Na nyskich cmentarzach mogą pojawić się wkrótce dodatkowe oznaczenia. To pomysł jednego z miejskich radnych, który chce, by groby uczestników wojny obronnej września 1939 roku zostały przyozdobione specjalnymi tabliczkami.
- Inicjatywa ta ma w naszym kraju wieloletnią tradycję i dziwi mnie, że na Opolszczyźnie tak bardzo trudno się ona "przebija" mimo, że w regionie spoczywa wielu weteranów kampanii wrześniowej - wyjaśnia pomysłodawca Marek Święs.
- Pamiętajmy o tym, że była to obrona bezprzykładna na terenie świata i brak takiego uhonorowania byłby z naszej strony wielkim nietaktem, nie względem tych obrońców, ale względem przyszłych pokoleń, które muszą wyrastać w przeświadczeniu patriotyzmu i słuszności działań podjętych przez weteranów - tłumaczy.
Jak dodaje radny, takie rozwiązania można spotkać między innymi w Rzeszowie, gdzie w podobny sposób oznaczone są także mogiły uczestników innych zrywów niepodległościowych, między innymi insurekcji kościuszkowskiej, powstania styczniowego czy konfederacji barskiej.

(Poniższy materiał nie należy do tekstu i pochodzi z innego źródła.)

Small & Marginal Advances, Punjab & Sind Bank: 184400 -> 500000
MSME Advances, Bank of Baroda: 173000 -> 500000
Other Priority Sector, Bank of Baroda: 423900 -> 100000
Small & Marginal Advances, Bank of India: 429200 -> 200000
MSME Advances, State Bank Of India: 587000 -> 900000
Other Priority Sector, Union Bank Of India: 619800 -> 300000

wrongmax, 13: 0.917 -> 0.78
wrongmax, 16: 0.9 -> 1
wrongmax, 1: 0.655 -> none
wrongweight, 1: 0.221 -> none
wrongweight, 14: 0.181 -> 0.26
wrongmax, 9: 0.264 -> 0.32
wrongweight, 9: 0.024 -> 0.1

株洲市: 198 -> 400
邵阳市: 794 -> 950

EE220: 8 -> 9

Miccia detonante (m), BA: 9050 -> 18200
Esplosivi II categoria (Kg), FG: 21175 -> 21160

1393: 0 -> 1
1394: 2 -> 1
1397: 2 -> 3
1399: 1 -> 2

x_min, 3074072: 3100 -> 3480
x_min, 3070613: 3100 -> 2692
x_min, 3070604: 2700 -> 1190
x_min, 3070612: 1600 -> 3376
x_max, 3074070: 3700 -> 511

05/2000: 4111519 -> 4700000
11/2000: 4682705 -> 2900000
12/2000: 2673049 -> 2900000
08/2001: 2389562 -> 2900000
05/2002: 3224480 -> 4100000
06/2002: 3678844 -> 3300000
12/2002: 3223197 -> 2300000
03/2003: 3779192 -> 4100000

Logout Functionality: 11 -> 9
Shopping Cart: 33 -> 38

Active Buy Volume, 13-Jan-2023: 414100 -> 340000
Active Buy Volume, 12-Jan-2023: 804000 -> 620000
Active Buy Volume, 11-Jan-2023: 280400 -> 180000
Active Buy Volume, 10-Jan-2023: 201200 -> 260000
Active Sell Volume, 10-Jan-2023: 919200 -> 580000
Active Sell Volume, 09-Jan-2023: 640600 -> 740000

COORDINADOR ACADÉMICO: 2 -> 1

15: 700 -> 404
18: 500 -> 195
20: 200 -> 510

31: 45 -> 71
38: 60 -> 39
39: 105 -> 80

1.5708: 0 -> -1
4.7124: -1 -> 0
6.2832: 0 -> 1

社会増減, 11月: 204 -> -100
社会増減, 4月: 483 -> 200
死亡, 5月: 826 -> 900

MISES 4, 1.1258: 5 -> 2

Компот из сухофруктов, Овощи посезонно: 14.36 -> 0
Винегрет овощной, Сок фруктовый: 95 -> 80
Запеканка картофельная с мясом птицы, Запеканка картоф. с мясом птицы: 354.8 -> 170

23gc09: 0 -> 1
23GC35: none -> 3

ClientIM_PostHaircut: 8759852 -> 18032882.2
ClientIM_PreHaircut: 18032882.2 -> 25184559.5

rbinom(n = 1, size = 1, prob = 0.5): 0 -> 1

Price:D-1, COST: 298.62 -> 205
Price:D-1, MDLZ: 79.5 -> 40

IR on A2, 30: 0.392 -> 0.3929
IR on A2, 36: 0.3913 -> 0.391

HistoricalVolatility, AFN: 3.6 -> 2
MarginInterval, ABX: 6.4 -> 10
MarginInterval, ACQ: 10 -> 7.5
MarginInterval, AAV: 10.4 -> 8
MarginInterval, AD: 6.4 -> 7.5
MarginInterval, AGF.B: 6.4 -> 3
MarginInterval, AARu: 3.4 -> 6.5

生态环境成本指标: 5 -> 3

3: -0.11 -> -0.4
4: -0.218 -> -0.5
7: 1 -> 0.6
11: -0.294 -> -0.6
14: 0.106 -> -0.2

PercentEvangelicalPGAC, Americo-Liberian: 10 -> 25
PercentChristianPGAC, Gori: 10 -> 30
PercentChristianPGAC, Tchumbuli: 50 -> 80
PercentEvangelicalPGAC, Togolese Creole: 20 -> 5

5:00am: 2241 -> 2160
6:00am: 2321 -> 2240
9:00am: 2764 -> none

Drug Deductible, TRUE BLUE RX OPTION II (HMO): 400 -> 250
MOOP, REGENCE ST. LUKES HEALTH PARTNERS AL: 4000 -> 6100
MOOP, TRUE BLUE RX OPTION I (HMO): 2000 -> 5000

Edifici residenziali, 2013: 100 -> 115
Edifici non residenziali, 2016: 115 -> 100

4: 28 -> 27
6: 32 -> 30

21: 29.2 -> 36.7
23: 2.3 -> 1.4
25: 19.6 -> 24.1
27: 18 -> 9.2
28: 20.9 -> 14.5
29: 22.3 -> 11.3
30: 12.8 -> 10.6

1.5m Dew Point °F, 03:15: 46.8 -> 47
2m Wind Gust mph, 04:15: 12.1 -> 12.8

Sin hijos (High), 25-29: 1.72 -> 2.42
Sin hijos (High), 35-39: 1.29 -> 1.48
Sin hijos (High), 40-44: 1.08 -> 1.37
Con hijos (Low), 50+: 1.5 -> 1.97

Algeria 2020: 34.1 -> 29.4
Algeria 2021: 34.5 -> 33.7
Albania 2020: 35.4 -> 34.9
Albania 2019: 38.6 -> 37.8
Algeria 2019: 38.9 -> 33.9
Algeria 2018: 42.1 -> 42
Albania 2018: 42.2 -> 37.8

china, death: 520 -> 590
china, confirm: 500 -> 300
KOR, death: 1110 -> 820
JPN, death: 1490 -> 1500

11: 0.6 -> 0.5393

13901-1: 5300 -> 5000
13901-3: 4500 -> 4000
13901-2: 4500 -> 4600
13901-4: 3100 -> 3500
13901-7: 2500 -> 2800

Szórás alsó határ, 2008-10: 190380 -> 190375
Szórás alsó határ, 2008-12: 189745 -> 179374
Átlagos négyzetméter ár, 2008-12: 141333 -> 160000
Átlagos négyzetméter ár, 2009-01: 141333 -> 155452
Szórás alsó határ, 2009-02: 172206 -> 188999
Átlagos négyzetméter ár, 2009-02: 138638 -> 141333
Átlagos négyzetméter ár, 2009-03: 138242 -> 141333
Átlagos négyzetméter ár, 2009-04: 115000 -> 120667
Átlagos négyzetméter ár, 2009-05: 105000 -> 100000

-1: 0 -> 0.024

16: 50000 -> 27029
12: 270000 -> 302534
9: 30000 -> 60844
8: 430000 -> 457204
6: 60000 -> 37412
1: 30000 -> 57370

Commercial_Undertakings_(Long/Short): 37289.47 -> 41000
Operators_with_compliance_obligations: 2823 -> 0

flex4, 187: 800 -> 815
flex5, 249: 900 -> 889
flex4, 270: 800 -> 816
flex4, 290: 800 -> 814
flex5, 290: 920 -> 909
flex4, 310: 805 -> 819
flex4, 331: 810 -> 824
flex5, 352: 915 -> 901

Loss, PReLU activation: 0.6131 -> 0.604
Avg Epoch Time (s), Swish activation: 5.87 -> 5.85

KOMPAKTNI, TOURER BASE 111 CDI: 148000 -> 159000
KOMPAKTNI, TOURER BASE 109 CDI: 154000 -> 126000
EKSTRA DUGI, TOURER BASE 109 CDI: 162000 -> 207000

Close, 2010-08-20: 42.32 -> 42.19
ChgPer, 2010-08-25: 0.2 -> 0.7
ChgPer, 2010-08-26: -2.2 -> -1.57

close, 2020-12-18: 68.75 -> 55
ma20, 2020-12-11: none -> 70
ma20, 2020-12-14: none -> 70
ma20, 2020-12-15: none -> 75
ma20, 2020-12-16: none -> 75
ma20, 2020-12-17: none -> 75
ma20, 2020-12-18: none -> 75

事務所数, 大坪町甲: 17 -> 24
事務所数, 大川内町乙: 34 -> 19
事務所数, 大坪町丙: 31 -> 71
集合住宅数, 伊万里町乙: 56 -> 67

Dokładna liczba uczestników kampanii wrześniowej, którzy spoczywają na nyskich nekropoliach nie jest znana. Na razie pomysł został przedstawiony władzom miasta, które zdecydują o ewentualnym wsparciu idei. Jeśli inicjatywa doczeka się realizacji, w dalszej kolejności jej autor chciałby upamiętnić także żołnierzy niezłomnych.